▸ **Information provided**:
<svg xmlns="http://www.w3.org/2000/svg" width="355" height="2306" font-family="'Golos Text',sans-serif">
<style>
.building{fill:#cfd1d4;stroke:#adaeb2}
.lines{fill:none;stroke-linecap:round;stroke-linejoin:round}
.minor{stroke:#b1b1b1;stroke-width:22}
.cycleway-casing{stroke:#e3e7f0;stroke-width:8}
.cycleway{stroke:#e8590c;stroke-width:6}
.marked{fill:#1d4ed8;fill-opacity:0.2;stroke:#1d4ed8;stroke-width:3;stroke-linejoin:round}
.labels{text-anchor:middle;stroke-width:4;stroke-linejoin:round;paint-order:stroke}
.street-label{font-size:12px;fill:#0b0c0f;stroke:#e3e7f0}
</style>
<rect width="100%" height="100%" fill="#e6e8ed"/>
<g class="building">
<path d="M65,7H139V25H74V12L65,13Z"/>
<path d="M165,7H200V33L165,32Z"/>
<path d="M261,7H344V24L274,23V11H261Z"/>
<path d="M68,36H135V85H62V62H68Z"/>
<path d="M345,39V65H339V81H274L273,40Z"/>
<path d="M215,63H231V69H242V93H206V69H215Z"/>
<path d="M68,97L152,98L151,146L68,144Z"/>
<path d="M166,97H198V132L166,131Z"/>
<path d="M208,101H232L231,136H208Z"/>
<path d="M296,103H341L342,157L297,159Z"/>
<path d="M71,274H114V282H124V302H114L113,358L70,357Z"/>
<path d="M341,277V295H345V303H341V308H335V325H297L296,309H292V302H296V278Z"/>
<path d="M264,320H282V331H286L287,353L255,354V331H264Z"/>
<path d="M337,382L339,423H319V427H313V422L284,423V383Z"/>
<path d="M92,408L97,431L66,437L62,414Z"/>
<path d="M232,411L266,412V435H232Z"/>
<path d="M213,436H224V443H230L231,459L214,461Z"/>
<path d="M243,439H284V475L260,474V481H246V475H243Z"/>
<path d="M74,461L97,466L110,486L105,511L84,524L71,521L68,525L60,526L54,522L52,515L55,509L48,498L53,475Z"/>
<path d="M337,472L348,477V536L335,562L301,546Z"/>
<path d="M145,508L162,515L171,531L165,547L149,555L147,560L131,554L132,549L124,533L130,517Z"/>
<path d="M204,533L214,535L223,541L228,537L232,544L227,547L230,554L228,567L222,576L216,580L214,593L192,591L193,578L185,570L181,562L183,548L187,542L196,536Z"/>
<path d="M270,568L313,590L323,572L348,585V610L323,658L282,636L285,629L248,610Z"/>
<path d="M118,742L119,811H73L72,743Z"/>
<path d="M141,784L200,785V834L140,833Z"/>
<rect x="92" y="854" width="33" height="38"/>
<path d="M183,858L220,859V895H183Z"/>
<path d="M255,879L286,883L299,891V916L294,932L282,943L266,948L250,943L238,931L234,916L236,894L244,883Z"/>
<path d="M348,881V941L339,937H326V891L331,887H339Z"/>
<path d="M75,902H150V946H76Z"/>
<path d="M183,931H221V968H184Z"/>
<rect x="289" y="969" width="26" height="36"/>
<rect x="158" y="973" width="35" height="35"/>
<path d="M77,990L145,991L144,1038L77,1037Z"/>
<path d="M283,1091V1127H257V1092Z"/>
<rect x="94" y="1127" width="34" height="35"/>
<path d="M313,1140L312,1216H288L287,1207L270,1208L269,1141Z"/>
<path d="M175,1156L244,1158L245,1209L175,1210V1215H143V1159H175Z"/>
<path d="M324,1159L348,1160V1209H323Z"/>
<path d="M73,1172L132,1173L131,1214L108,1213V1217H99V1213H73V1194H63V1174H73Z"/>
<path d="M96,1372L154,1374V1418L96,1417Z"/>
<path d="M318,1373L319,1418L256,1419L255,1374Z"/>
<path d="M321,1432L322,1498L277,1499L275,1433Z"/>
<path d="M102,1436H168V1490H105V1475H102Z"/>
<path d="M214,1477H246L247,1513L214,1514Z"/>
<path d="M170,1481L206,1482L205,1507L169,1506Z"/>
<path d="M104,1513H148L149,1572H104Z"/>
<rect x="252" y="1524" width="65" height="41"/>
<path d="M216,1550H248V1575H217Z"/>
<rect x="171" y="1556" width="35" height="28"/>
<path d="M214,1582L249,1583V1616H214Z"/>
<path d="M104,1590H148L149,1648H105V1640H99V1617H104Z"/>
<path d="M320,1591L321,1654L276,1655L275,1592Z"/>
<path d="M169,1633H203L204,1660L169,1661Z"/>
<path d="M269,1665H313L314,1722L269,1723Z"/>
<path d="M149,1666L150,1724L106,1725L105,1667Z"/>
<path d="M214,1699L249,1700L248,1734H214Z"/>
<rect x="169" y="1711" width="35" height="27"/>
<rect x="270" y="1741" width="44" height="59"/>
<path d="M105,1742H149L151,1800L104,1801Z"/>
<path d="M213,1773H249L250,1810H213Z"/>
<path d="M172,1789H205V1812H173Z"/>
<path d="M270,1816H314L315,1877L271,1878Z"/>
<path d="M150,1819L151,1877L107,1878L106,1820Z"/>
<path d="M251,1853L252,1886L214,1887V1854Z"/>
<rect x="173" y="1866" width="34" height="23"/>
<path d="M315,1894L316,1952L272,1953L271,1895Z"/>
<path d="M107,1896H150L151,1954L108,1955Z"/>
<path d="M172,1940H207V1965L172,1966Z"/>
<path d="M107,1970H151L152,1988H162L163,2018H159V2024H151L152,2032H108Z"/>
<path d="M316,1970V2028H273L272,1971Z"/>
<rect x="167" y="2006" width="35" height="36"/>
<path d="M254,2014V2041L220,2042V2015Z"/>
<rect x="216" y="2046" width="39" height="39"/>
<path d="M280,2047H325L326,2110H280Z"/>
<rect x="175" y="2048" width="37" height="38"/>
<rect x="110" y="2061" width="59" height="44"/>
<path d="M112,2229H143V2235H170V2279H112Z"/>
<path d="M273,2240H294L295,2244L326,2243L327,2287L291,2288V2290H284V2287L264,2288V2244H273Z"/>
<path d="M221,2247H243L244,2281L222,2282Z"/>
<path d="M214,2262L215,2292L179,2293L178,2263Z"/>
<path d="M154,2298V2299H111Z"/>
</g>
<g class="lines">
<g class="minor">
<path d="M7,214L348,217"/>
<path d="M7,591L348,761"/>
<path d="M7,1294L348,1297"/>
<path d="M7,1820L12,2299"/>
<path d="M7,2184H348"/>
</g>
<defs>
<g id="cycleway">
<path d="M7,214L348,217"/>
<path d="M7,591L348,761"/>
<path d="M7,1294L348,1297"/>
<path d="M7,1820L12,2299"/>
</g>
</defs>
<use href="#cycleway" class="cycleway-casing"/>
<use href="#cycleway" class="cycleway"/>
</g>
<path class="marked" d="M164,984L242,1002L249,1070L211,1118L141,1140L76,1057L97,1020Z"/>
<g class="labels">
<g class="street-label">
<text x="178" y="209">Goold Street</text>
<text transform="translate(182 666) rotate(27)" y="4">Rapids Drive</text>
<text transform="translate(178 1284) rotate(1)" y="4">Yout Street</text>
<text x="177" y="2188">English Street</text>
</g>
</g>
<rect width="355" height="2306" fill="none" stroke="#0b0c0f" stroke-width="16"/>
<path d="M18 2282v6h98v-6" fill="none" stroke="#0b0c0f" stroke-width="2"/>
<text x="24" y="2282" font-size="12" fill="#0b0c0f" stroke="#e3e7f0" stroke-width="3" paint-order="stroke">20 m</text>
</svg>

▸ **The task**:
What belongs in the answer is each line of the data that has the word "labels".

▸ **Answer**:
.labels{text-anchor:middle;stroke-width:4;stroke-linejoin:round;paint-order:stroke}
<g class="labels">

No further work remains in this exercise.